## ORDEN DE TRABAJO A
Reproduzca del relato sobre Canelo el fragmento que comienza en las palabras "Sin una queja, Canelo" y concluye después de "la salud pública.".
## ORDEN DE TRABAJO B
Prosiga el relato sobre Canelo a partir de su última oración.

## TEXTO FACILITADO
+--

Una mañana, Canelo sintió que algo en forma de redondel
silbaba sobre su cabeza, y antes que el instinto lo catapultara al salto de la
fuga, la cuerda aterrizó en su cuerpo y un tirón apretó el nudo del rigor
cortándole la respiración. Quedó con las patas abanicando el aire, haciendo de
la impotencia el cepo de su desesperación. Los laceros lo llevaron a la perrera.
Sin una queja, Canelo integró su mansedumbre en los ladridos de los otros
ocupantes del lugar -verdadero corredor de la muerte para los animales sin
hogar-. ¿Qué había ocurrido? Pues, que un caballero presentó una denuncia,
quejándose de la permisividad otorgada al can tan cerca del acceso al hospital,
sin contemplar el riesgo para la salud pública.
La reacción no tardó en emerger; los gaditanos, con AGADEN al frente, se aunaron
en el grito y arremetieron contra las autoridades municipales. El empeño popular
obró el prodigio de la rectificación. El Ayuntamiento decidió poner en la
liberación una vertiente de simpatía, y lo convirtió en "perro indultado"
(privando así a la perrera de su huésped más ilustre). La presión del pueblo
salvó a Canelo del "aislamiento preventivo" y de la guadaña sanitaria.
AGADEN se hizo cargo de él, y tras vacunarlo y desparasitarlo, le arregló la
documentación a fin de que dejara de ser un "sin papeles". Y nuevamente hubo
personas que intentaron adoptarlo. Intentos baldíos, ya que se escapaba y volvía
al sitio; a la atalaya de la expectativa. A él le constaba que su amigo entró
por ahí y por ahí tendría que salir.
El 9 de diciembre de 2002, días antes que el nuevo año desembarcara con sus
campanadas, brindis y alegría, Canelo, ahogado por la espera, cruzó una calle en
pos de un respiro, y la muerte vino a su encuentro montada en el ímpetu
motorizado. En las inmediaciones del Hotel Playa Victoria, el descuido de un
conductor lo descabalgó de la vida. El desaprensivo, al amparo de los reflejos
de la chapa de su automóvil, huyó a ocultarse entre los pliegues del anonimato.
Canelo acabó tumbado, vencido; sintiendo los pulmones en fase decreciente, y
maquillando el rostro del asfalto con su sangre generosa.
La noticia ¡estremeció la ciudad! ¡La mudez se apoderó de las gargantas! Los
niños mordieron sus risas, la actividad arrió banderas, la ambición detuvo los
vaivenes, y el pueblo buscó en los corazones una lágrima de consuelo. En la
atmósfera se palpaba el desgarro del silencio. A los ojos de Cádiz subió la
tristeza, y el pesar congeló todos los gestos; el perro más querido se había
marchado a los puertos del adiós.

+--

## DATOS DE ORIGEN
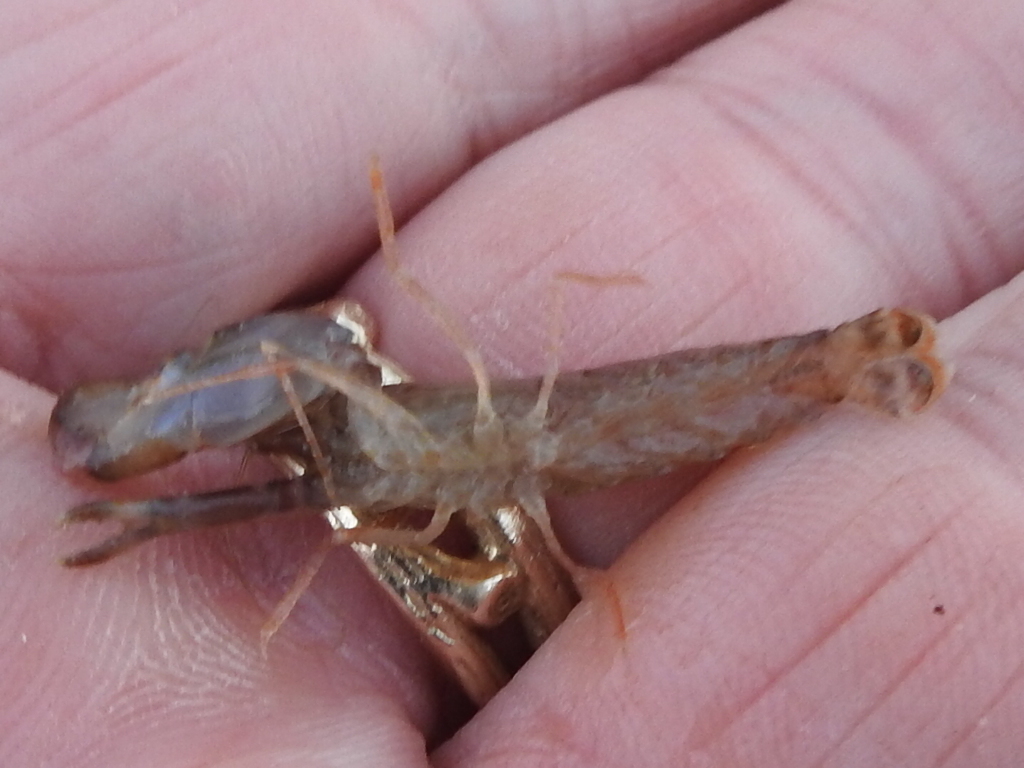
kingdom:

+--

## RESPUESTA ESCRITA A
Sin una queja, Canelo integró su mansedumbre en los ladridos de los otros
ocupantes del lugar -verdadero corredor de la muerte para los animales sin
hogar-. ¿Qué había ocurrido? Pues, que un caballero presentó una denuncia,
quejándose de la permisividad otorgada al can tan cerca del acceso al hospital,
sin contemplar el riesgo para la salud pública.

## RESPUESTA ESCRITA B
Así concluyeron doce años de inútil espera. Doce años consumidos palmo a palmo,
minuto a minuto, mirada a mirada; ensamblando luces y sombras, fríos y calores,
céfiros y tormentas. Canelo, al morir, su postrer pensamiento viajó hasta el
añorado amigo, llevándose cual regalo de despedida, el recuerdo del arrullo de
sus palabras, la tibieza de su mano cariñosa, y el tintineo de su sonrisa.
La vida de Canelo se escurrió por la estela dibujada con su lealtad, pero nos
dejó lo único que nos podía dejar; un inolvidable mensaje de amor. El olvido no
ha borrado su huella. Su infelicidad permanece engarzada a la memoria de
aquellos que lo amaron. Gente que tránsida de emoción, al pie de la placa
estampó esta leyenda: "A Canelo, que durante 12 años esperó a las puertas del
hospital a su amo fallecido. El pueblo de Cádiz como homenaje a su fidelidad.
-Mayo de 2003".
Este modesto animal, ergo haber vivido en estado de abandono, pasó a ser la musa
de una pléyade de artistas, saltanto de las bellas artes a la música, y de la
música a las letras. Miguel Torres López lo incluyó en su novela "Los que
esperan". Pépin Muriel le dedicó el libro infantil "El perro Canelo". El poeta
Juan Pablo le hizo un poema "A Canelo", al que pertenecen estos versos: "Te
encuentro siempre triste y abatido, pero atento adonde tu mirada alcanza, porque
aún no has perdido la esperanza, ni aceptas que tu amo se haya ido".
Si los deseos tienen alas, mis pensamientos vuelan hacia ese recodo de la
esperanza, donde seguramente están Canelo y su dueño; unidos para siempre en el
abrazo que la felicidad concede a las almas puras.
Ricardo Muñoz José
Reminiscencia elaborada con la historia y las imágenes tomadas de Internet.